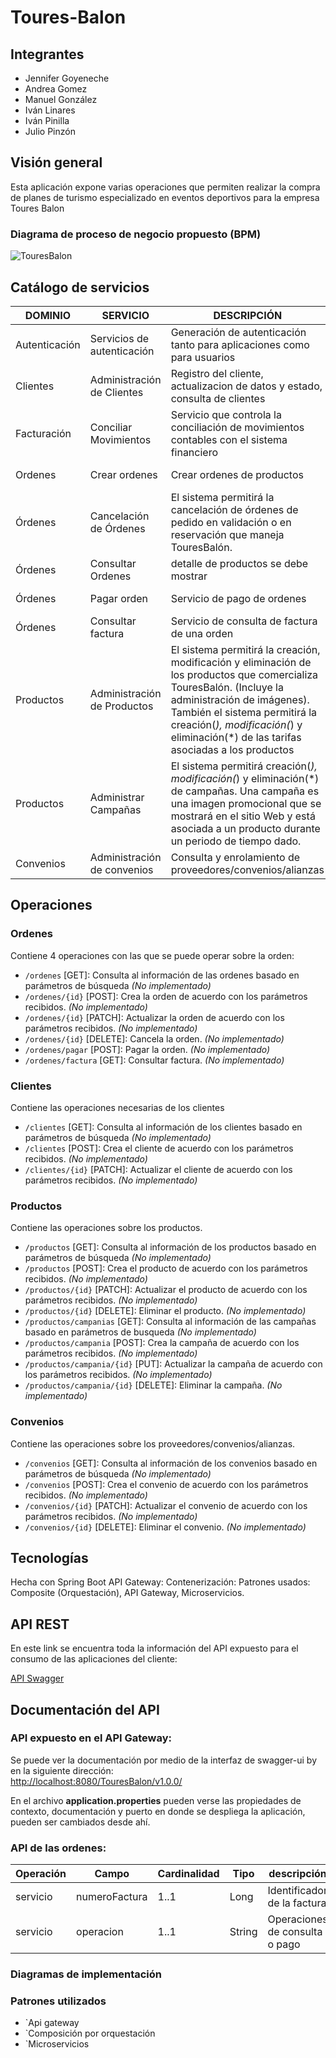 # Toures-Balon

## Integrantes

 - Jennifer Goyeneche
 - Andrea Gomez
 - Manuel González 
 - Iván Linares 
 - Iván Pinilla 
 - Julio Pinzón

## Visión general

Esta aplicación expone varias operaciones que permiten realizar la compra de planes de turismo especializado en eventos deportivos para la empresa Toures Balon

### Diagrama de proceso de negocio propuesto (BPM)

![TouresBalon](https://github.com/optimus1006/toures-balon/blob/master/diagrams/TouresBalonPago.png)

## Catálogo de servicios

DOMINIO | SERVICIO | DESCRIPCIÓN | CANAL
--- | --- | --- | --- 
Autenticación | Servicios de autenticación | Generación de autenticación tanto para aplicaciones como para usuarios | Web, Movil
Clientes | Administración de Clientes | Registro del cliente, actualizacion de datos y estado, consulta de clientes | Web, Movil
Facturación | Conciliar Movimientos | Servicio que controla la conciliación de movimientos contables con el sistema financiero | Web
Ordenes | Crear ordenes | Crear ordenes de productos | Web, Movil
Órdenes | Cancelación de Órdenes | El sistema permitirá la cancelación de órdenes de pedido en validación o en reservación que maneja TouresBalón. | Web, Movil
Órdenes | Consultar Ordenes | detalle de productos se debe mostrar | Web, Movil
Órdenes | Pagar orden | Servicio de pago de ordenes | Web, Movil
Órdenes | Consultar factura | Servicio de consulta de factura de una orden | Web, Movil
Productos | Administración de Productos | El sistema permitirá la creación, modificación y eliminación de los productos que comercializa TouresBalón. (Incluye la administración de imágenes). También el sistema permitirá la creación(*), modificación(*) y eliminación(*) de las tarifas asociadas a los productos | Web, Movil
Productos | Administrar Campañas | El sistema permitirá creación(*), modificación(*) y eliminación(*) de campañas. Una campaña es una imagen promocional que se mostrará en el sitio Web y está asociada a un producto durante un periodo de tiempo dado. | Web, Movil
Convenios | Administración de convenios | Consulta y enrolamiento de proveedores/convenios/alianzas  | Web

## Operaciones

### Ordenes

Contiene 4 operaciones con las que se puede operar sobre la orden: 

- `/ordenes` [GET]: Consulta al información de las ordenes basado en parámetros de búsqueda *(No implementado)*
- `/ordenes/{id}` [POST]: Crea la orden de acuerdo con los parámetros recibidos. *(No implementado)*
- `/ordenes/{id}` [PATCH]: Actualizar la orden de acuerdo con los parámetros recibidos. *(No implementado)*
- `/ordenes/{id}` [DELETE]: Cancela la orden. *(No implementado)*
- `/ordenes/pagar` [POST]: Pagar la orden. *(No implementado)*
- `/ordenes/factura` [GET]: Consultar factura. *(No implementado)*

### Clientes

Contiene las operaciones necesarias de los clientes

- `/clientes` [GET]: Consulta al información de los clientes basado en parámetros de búsqueda *(No implementado)*
- `/clientes` [POST]: Crea el cliente de acuerdo con los parámetros recibidos. *(No implementado)*
- `/clientes/{id}` [PATCH]: Actualizar el cliente de acuerdo con los parámetros recibidos. *(No implementado)*

### Productos

Contiene las operaciones sobre los productos.

- `/productos` [GET]: Consulta al información de los productos basado en parámetros de búsqueda *(No implementado)*
- `/productos` [POST]: Crea el producto de acuerdo con los parámetros recibidos. *(No implementado)*
- `/productos/{id}` [PATCH]: Actualizar el producto de acuerdo con los parámetros recibidos. *(No implementado)*
- `/productos/{id}` [DELETE]: Eliminar el producto. *(No implementado)*
- `/productos/campanias` [GET]: Consulta al información de las campañas basado en parámetros de busqueda *(No implementado)*
- `/productos/campania` [POST]: Crea la campaña de acuerdo con los parámetros recibidos. *(No implementado)*
- `/productos/campania/{id}` [PUT]: Actualizar la campaña de acuerdo con los parámetros recibidos. *(No implementado)*
- `/productos/campania/{id}` [DELETE]: Eliminar la campaña. *(No implementado)*

### Convenios

Contiene las operaciones sobre los proveedores/convenios/alianzas.

- `/convenios` [GET]: Consulta al información de los convenios basado en parámetros de búsqueda *(No implementado)*
- `/convenios` [POST]: Crea el convenio de acuerdo con los parámetros recibidos. *(No implementado)*
- `/convenios/{id}` [PATCH]: Actualizar el convenio de acuerdo con los parámetros recibidos. *(No implementado)*
- `/convenios/{id}` [DELETE]: Eliminar el convenio. *(No implementado)*

## Tecnologías

Hecha con Spring Boot
API Gateway: 
Contenerización: 
Patrones usados: Composite (Orquestación), API Gateway, Microservicios.

## API REST

En este link se encuentra toda la información del API expuesto para el consumo de las aplicaciones del cliente: 

[API Swagger](https://app.swaggerhub.com/apis/optimus1006/TouresBalon/1.0.0-oas3#/)

## Documentación del API

### API expuesto en el API Gateway:

Se puede ver la documentación por medio de la interfaz de swagger-ui by en la siguiente dirección:  
[http://localhost:8080/TouresBalon/v1.0.0/](http://localhost:8080/TouresBalon/v1.0.0/)

En el archivo **application.properties** pueden verse las propiedades de contexto, documentación y puerto en donde se despliega la aplicación, pueden ser cambiados desde ahí.

### API de las ordenes:

|Operación|Campo|Cardinalidad|Tipo|descripción|
|--|--|--|--|--|
|servicio|numeroFactura|1..1|Long|Identificador de la factura|
|servicio|operacion|1..1|String|Operaciones de consulta o pago|

### Diagramas de implementación

### Patrones utilizados

- `Api gateway
- `Composición por orquestación
- `Microservicios

<!--stackedit_data:
eyJoaXN0b3J5IjpbLTU1Mzk5NDgsLTY1MzA0NzU5MCwzMzE5NT
U5NDMsLTE5NDIzNjY5NDAsLTE2NzA3NDYxMjIsNzk2OTI1Nzk4
LC0zNzYxMjM5ODYsLTcwNDc5MTUyNyw5MDcxMDk2MjhdfQ==
-->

§ §

Problem to solve - Exactly the lines from the one containing "## Tecnologías" through the end of the entries above must be output, and no others.

Answer box -
## Tecnologías

Hecha con Spring Boot
API Gateway: 
Contenerización: 
Patrones usados: Composite (Orquestación), API Gateway, Microservicios.

## API REST

En este link se encuentra toda la información del API expuesto para el consumo de las aplicaciones del cliente: 

[API Swagger](https://app.swaggerhub.com/apis/optimus1006/TouresBalon/1.0.0-oas3#/)

## Documentación del API

### API expuesto en el API Gateway:

Se puede ver la documentación por medio de la interfaz de swagger-ui by en la siguiente dirección:  
[http://localhost:8080/TouresBalon/v1.0.0/](http://localhost:8080/TouresBalon/v1.0.0/)

En el archivo **application.properties** pueden verse las propiedades de contexto, documentación y puerto en donde se despliega la aplicación, pueden ser cambiados desde ahí.

### API de las ordenes:

|Operación|Campo|Cardinalidad|Tipo|descripción|
|--|--|--|--|--|
|servicio|numeroFactura|1..1|Long|Identificador de la factura|
|servicio|operacion|1..1|String|Operaciones de consulta o pago|

### Diagramas de implementación

### Patrones utilizados

- `Api gateway
- `Composición por orquestación
- `Microservicios

<!--stackedit_data:
eyJoaXN0b3J5IjpbLTU1Mzk5NDgsLTY1MzA0NzU5MCwzMzE5NT
U5NDMsLTE5NDIzNjY5NDAsLTE2NzA3NDYxMjIsNzk2OTI1Nzk4
LC0zNzYxMjM5ODYsLTcwNDc5MTUyNyw5MDcxMDk2MjhdfQ==
-->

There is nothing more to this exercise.